When it comes to oversight hearings on city contracting, the D.C. Council sure knows how to waste time.

Every few months, the council gets roped into and riled up over some relatively low-dollar contract dispute, like the horror of having a Baltimore-based company cutting the city’s grass, and spends several hours grandstanding, wandering off topic, and ultimately not resolving anything. It would be funny, except that these sideshows distract from Council’s long track record of missing massive fraud and ignoring systemic problems.

The latest brouhaha occurred yesterday. It was a four-hour hearing on whether to disapprove a $12.7 million contract to turn around Ward 8’s United Medical Center. Councilmember Vincent Orange is pushing his colleagues to reject the contract because he says the winning bidder—Chicago-based Huron Consulting—did not abide by the letter of the law when it switched out its Certified Business Enterprise partner after submitting its initial bid.

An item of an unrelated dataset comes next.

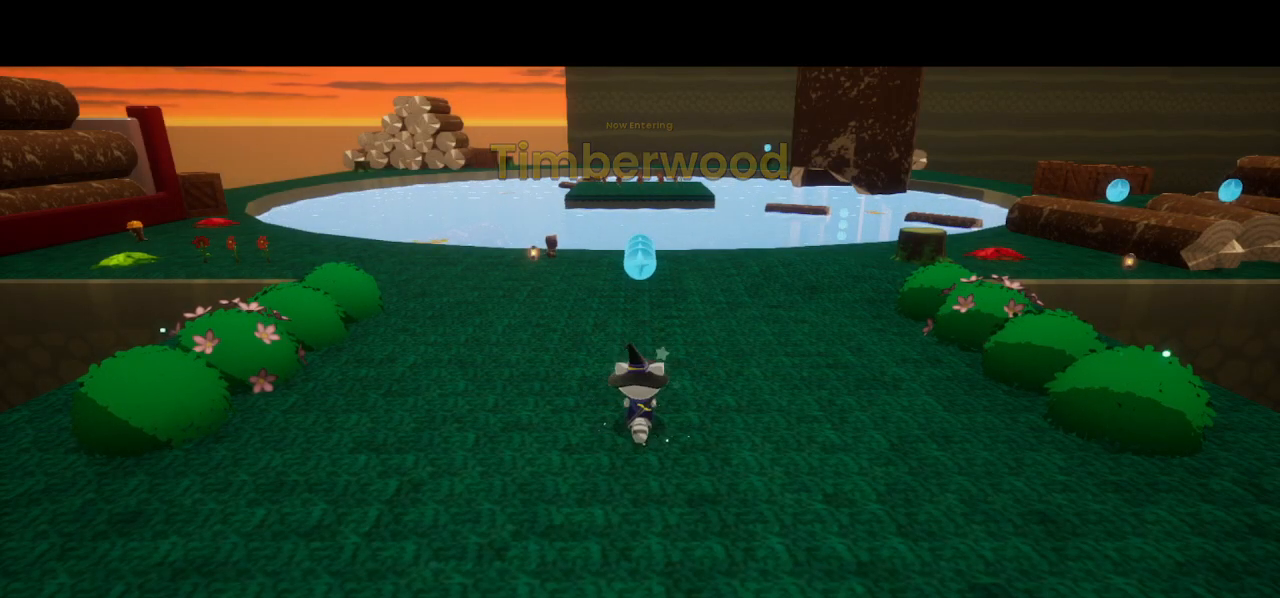
{"buttons": ["DPAD_DOWN", "DPAD_RIGHT"], "left_stick": "center", "right_stick": "center", "events": []}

None of the prime contractors who bid on the contract and lost filed a protest with the city’s Contract Appeals Board, nor did they bother to testify at yesterday’s hearing. But still Orange says Huron’s wrongdoing was so egregious that the need for redress transcends the hospital contract. Nothing short of the fate of the city’s 1,200 CBE-certified companies, says Orange, is at stake.

From the opening statements of the councilmembers present at yesterday’s hearing, it was clear that Orange doesn’t have the votes to disapprove the contract. But the council pushed forward anyway, providing the following highlights:

  • James Staton, director of the city’s Office of Contracting and Procurement insisted several times that he could not publicly discuss details about the contracting process, even though many of those details have been posted for quite some time on the Council’s website.
  • Harold Pettigrew, director of the city’s Department of Small and Local Business Development, tweeted something (now deleted) about an unnamed person’s lack of leadership skills. The tweet was obviously aimed at Orange, who questioned Pettigrew about it on the dais.
  • Marion Barry, Ward 8 Councilmember and former mayor for life, who spent a significant amount of time grilling a white executive from Huron about the number of African-Americans who work at his firm and not much time talking about Huron’s plans for turning around the single biggest employer in Barry’s ward.

“Welcome to Washington,” Barry told the Huron exec. Yeah, welcome.